Müştak efendinin sevinci boğazına tıkandı çünkü. Edip Cansever gibi, “gülmek, bir halk gülebiliyorsa gülmektir” diyenlerdendi o da.
Bu sigara dumanı altında dinlerseniz anlatayım. Mazur göreceksiniz umuyorum.
Sigara dumanının, kirin, talaş tozunun sokağı görünür görünmez hale getirdiği camın arkasında şabahtan akşama sandalye mimarlığı yapan ihtiyar bir marangozdur Müştak efendi. Sandalye üretir. Nadiren, o da hatırlı kişilere de koltuk. Nedendir bilinmez, başka da bir şeye el atmaz. Zaten çarşıda sandalyeci diye sorsanız hemen gösterebilir herkes. Marangoz birkaç, sandalyeci tek Müştak efendidir. Sabdalyeye heykel yaparcasına emek verdiğinden pahalı bulabilirsiniz.
Dişleri takma, yanakları göçük bu adamın karşı duvara monte edilmiş çerceveli fotoğrafını görünce içinizden “biz de böyle olacağız bir gün,” diyeceksiniz mutlaka. Askerden önceki fotoğraftır. Sandalye değil, sanki tahta heykel yapan şu adama zamanın ettiğine bakar mısınız lütfen?
Belediye başkanı bir gün atölyesine geldi. Hoş beşten sonra belediye için koltuklar, sandalyeler sipariş etti. Müştak efendi o kadar uzun süre istedi ki, başkan vaz geçecek oldu.
“Başkan sen neden hazır sandalye almazsın işin aceleyse” deyince; başkanın arkadaşlarına anlattığına göre “dank etti kafam” demiş. O dakika Müştak efendiden özür dileyip peşin ödeme yapmış. İşte bugünkü belediye sandalye ve koltukları o koltuklardır. Yarım yüzyıldır kullanılan oymalı, incecik insan vücutları, imparatorlukların saray sütunlarını andırır işlemeler, çiçek, kilim desenleriyle süslü mobilyalar. Mobilya da dedirtmez onlara; “sandalye, koltuk bunlar,” der. Sıkışıp kaldığı odunların arasından harikalar yaratacağı eserlerinin çizimleriyle uğraşan enteresan adamdır, vesselam.
Yerli Michelangelo.
Ya da Barok sandalye mimarı.
Mahalledeki çocukları güldürürdü zaman zaman. Keyifli ise.

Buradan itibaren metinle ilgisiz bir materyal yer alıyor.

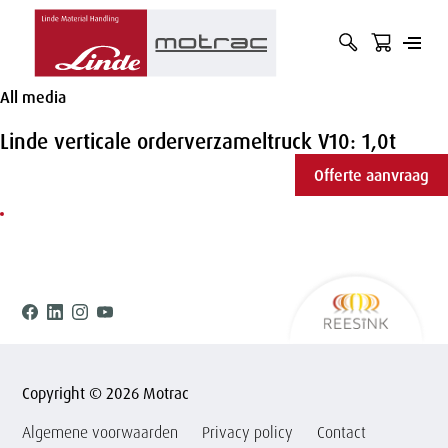
Hoofdnavigatie
zoekbalk
zoekte
open
Zoek
openen
indiene
Overslaan
of
op
en naar
of
All media
de
sluit
term
sluiten
inhoud
menu
gaan
Linde verticale orderverzameltruck V10: 1,0t
Offerte aanvraag
Ree
Facebook
Linkedin
Instagram
Youtube
Copyright © 2026 Motrac
Algemene voorwaarden
Privacy policy
Contact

“Bit gören var mı? DDT nedir?”
Ne bilsin yavrular. Masal sanır dinlerlerdi.
“Ben onların arasında büyüdüm ”
Gülüşmeler.
“Babam beş parasız, ev kiraydı. Üç öğün tarhana çorbası en güzel yemeğimizdi.”
“Padişah? Prensesler?”
“Padişah da, prensesler de yoktu. Eskide kaldı onlar.”
“Aaaa?”
“Çok gülerdik. Ama neye, nelere güldüğümüzü anımsamıyorum.”
“Saçma!” dedi bir çocuk.
Dağıldı hepsi. Müştak efendi yalnız, mutsuz, mahsun kaldı sandalyeleriyle dükkanında.
Bir daha asla gülümsemedi. Zihni perdesini açmış, gönül perdesini kapatmıştı o gün.
Gülmek herkese yakışır, gülmek herkesin hakkı, halkı da gülüyorsa.